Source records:
################

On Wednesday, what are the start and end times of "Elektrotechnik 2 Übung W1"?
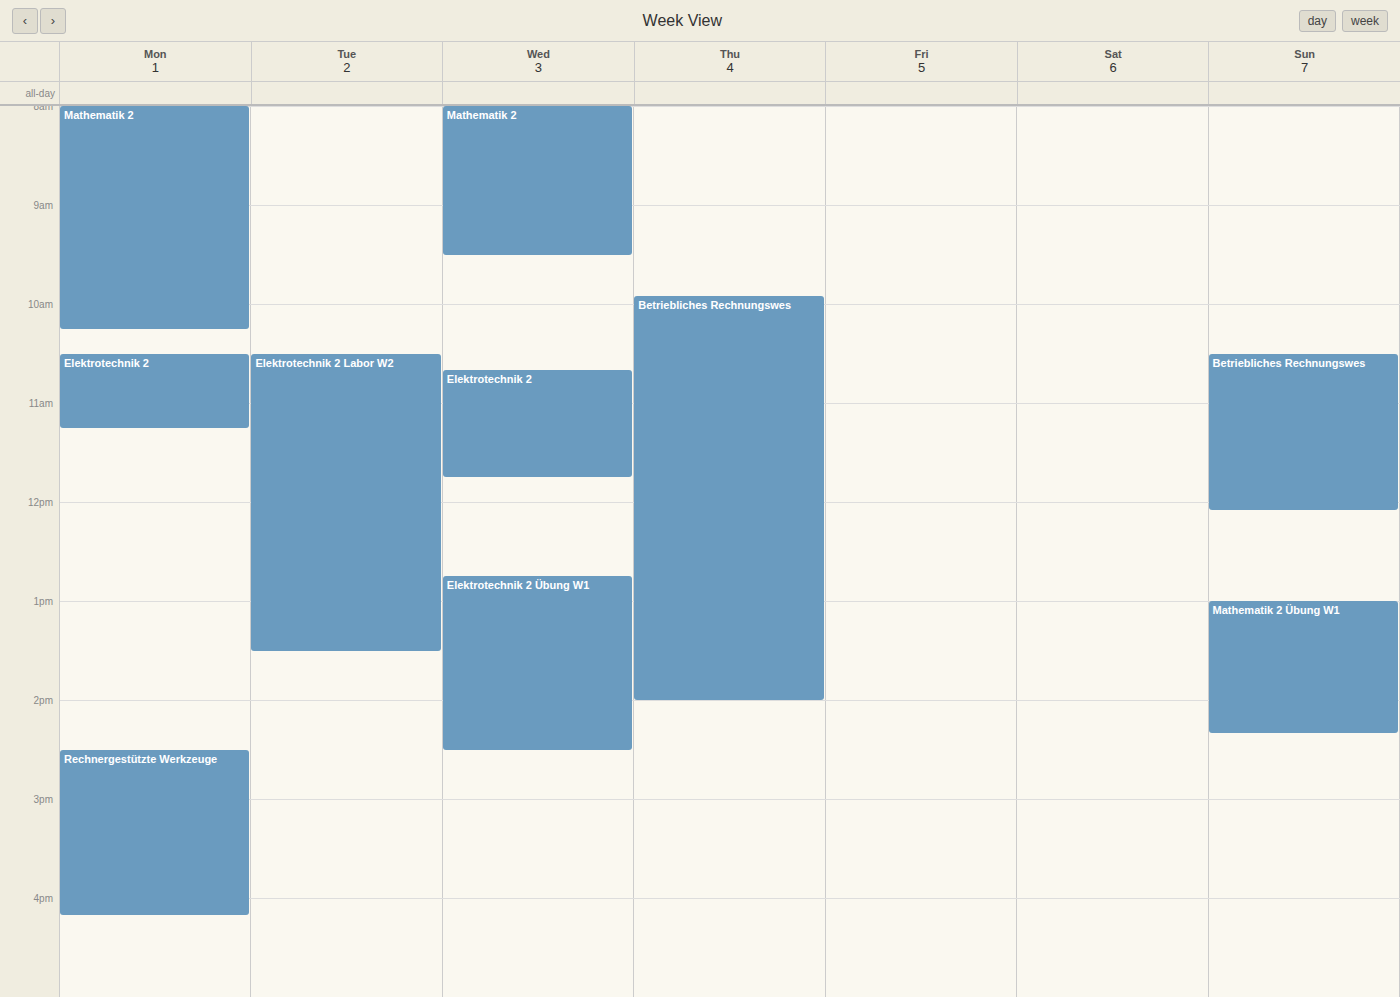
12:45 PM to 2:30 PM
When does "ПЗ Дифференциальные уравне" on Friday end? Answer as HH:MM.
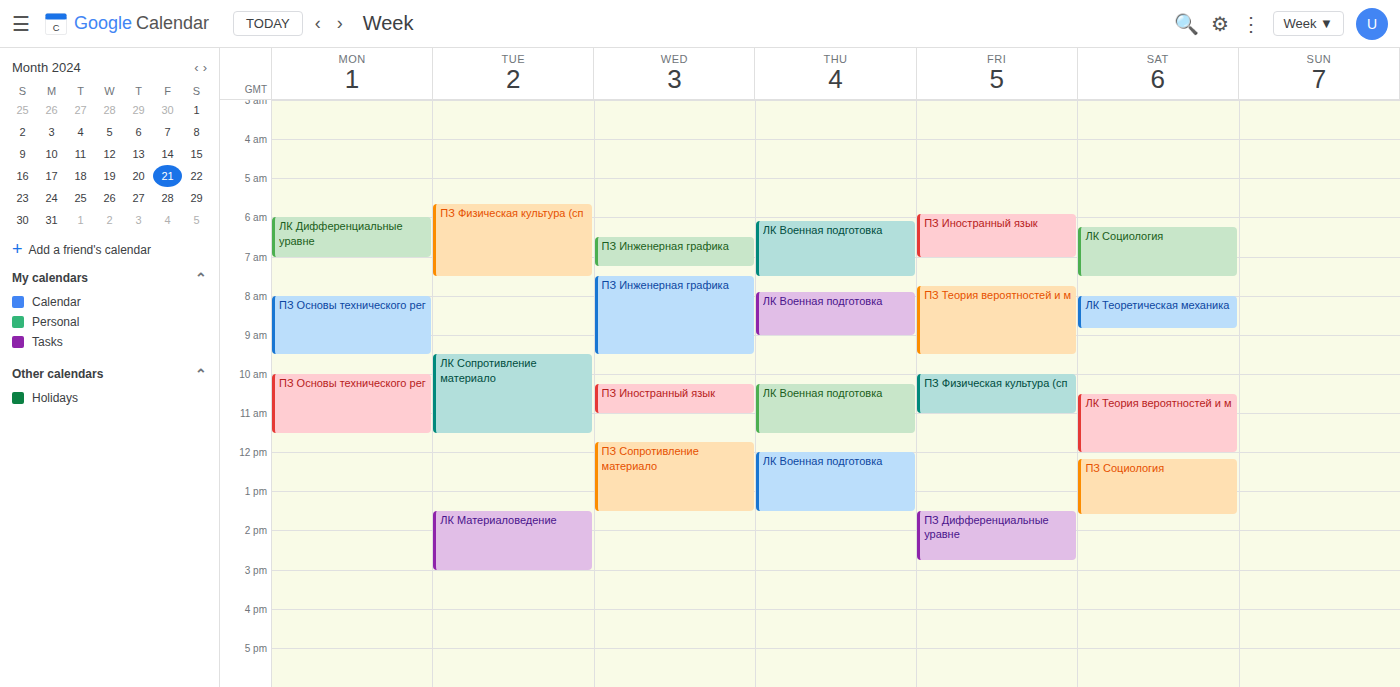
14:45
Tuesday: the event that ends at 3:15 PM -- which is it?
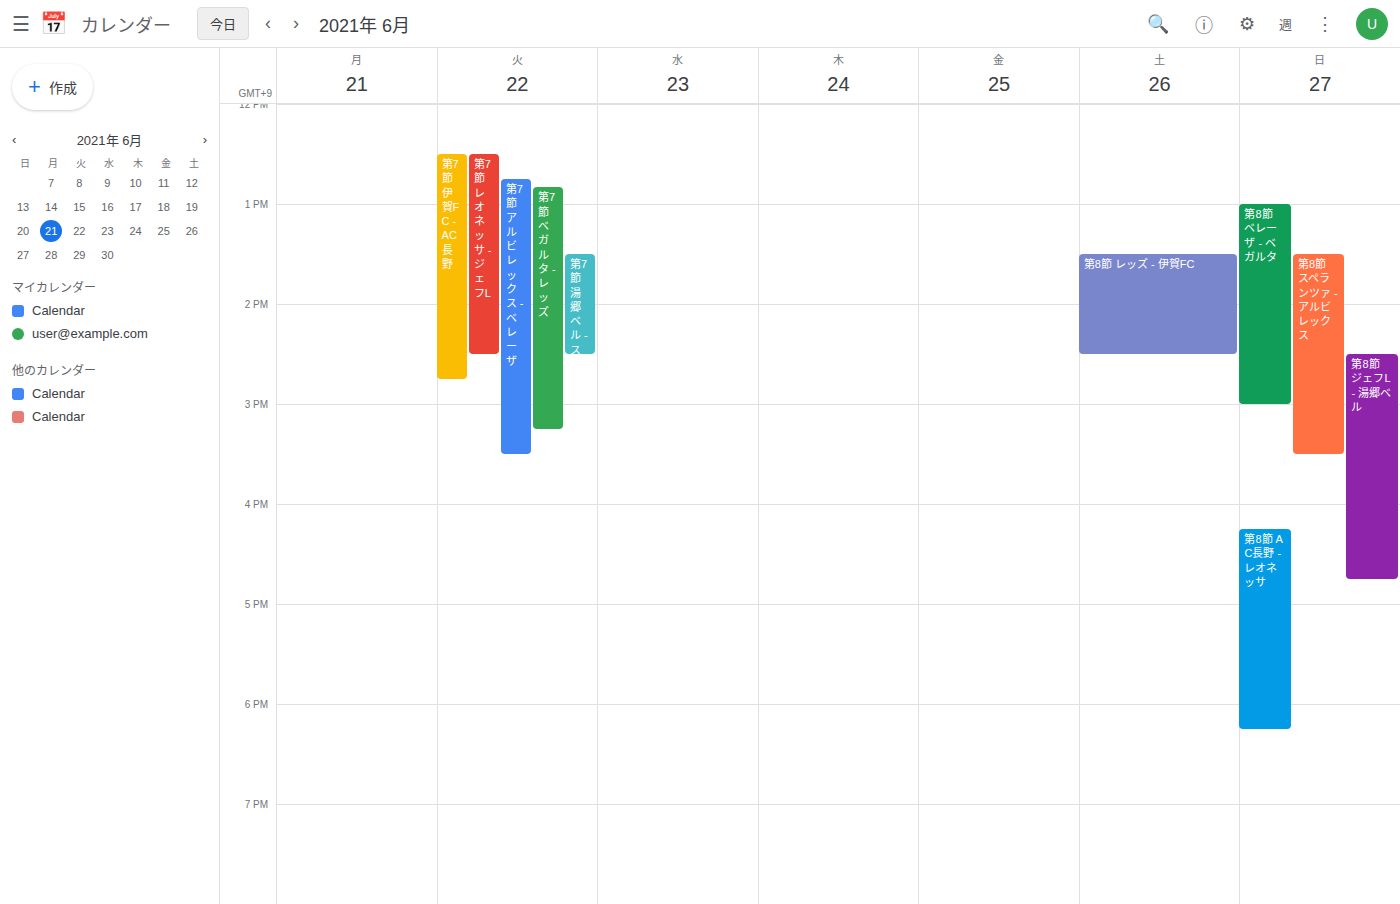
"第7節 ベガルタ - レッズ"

################

* **SHORT EXERCISE**:
Turn every line of the records above into a numbered list, skipping blank lines and leaving out the pictures.

* **WORKED SOLUTION**:
1. On Wednesday, what are the start and end times of "Elektrotechnik 2 Übung W1"?
2. 12:45 PM to 2:30 PM
3. When does "ПЗ Дифференциальные уравне" on Friday end? Answer as HH:MM.
4. 14:45
5. Tuesday: the event that ends at 3:15 PM -- which is it?
6. "第7節 ベガルタ - レッズ"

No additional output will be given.